Os navios profissionais levam a cabo atividades como perseguir navios de perfuração estrangeiros ou bloquear barcos de pesca estrangeiros, com o elevado número de barcos de pesca subsidiados a funcionar como agente de pressão, segundo o relatório do CSIS.

E com a maior frota pesqueira do mundo, a China tem muitos reservistas a quem recorrer.

Ainda sobre aquele porta-aviões

Ainda assim, nada disto significa que o lançamento do Fujian não seja um momento importante.

Tal como nos EUA, os porta-aviões irão, com o tempo, tornar-se a peça central da marinha do ELP - e um símbolo daquilo que as forças armadas modernas chinesas são capazes de fazer, disse Schuster.

“O lançamento do Fujian deve ser avaliado por aquilo que anuncia e não pelo seu impacto imediato limitado”, disse Schuster.

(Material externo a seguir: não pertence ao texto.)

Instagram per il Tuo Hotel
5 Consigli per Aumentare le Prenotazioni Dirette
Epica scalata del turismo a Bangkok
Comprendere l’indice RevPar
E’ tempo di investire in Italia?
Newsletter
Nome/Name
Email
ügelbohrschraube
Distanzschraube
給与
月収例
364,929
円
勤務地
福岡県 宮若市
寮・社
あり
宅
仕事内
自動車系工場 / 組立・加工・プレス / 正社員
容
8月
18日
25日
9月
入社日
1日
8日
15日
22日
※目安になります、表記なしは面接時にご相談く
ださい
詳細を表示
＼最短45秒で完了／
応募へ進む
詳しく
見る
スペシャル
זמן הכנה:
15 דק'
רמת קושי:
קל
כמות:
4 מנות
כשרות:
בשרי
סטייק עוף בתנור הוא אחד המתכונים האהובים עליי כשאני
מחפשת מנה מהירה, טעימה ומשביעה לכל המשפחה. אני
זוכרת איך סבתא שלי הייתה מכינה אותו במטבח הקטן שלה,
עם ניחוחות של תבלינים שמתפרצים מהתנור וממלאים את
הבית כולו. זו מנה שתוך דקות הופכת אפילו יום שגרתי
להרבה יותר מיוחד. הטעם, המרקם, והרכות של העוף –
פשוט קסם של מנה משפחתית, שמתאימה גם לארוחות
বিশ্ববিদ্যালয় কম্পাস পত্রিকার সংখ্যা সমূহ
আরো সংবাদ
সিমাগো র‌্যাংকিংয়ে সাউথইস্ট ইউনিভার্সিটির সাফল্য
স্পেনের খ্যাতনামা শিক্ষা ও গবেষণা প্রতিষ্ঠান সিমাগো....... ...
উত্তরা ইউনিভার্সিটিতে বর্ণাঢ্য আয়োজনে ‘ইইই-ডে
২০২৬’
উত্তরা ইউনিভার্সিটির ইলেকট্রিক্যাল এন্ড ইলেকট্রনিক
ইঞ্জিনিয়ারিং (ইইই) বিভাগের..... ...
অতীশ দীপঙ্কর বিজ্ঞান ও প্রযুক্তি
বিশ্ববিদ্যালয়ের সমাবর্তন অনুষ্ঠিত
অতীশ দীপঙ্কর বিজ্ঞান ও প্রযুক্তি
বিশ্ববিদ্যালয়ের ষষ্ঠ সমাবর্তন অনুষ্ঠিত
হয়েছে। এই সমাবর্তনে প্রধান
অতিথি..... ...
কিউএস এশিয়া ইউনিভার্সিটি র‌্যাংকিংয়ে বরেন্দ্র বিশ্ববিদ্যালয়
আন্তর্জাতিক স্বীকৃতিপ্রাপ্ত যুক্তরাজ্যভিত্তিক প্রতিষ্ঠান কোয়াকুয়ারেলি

“A China já lançou três porta-aviões e colocou dois em plenas condições operacionais durante um período em que a Marinha dos EUA tem revelado problemas em colocar uma nova unidade em plenas condições operacionais “, disse.

Schuster estava a referir-se ao USS Gerald Ford, um super-porta-aviões que tem sido assolado por problemas desde o seu comissionamento em 2017 (quando já estava três anos atrasado).

O super-porta-aviões ainda aguarda a sua primeira mobilização operacional, algo que está previsto para o próximo outono.

Enquanto isso, a China avança.

“Eles estão a desenvolver a sua marinha a um ritmo mais rápido do que os EUA e todos os seus aliados”, disse Schuster.

“Imperfeita, mas com bons alicerces.”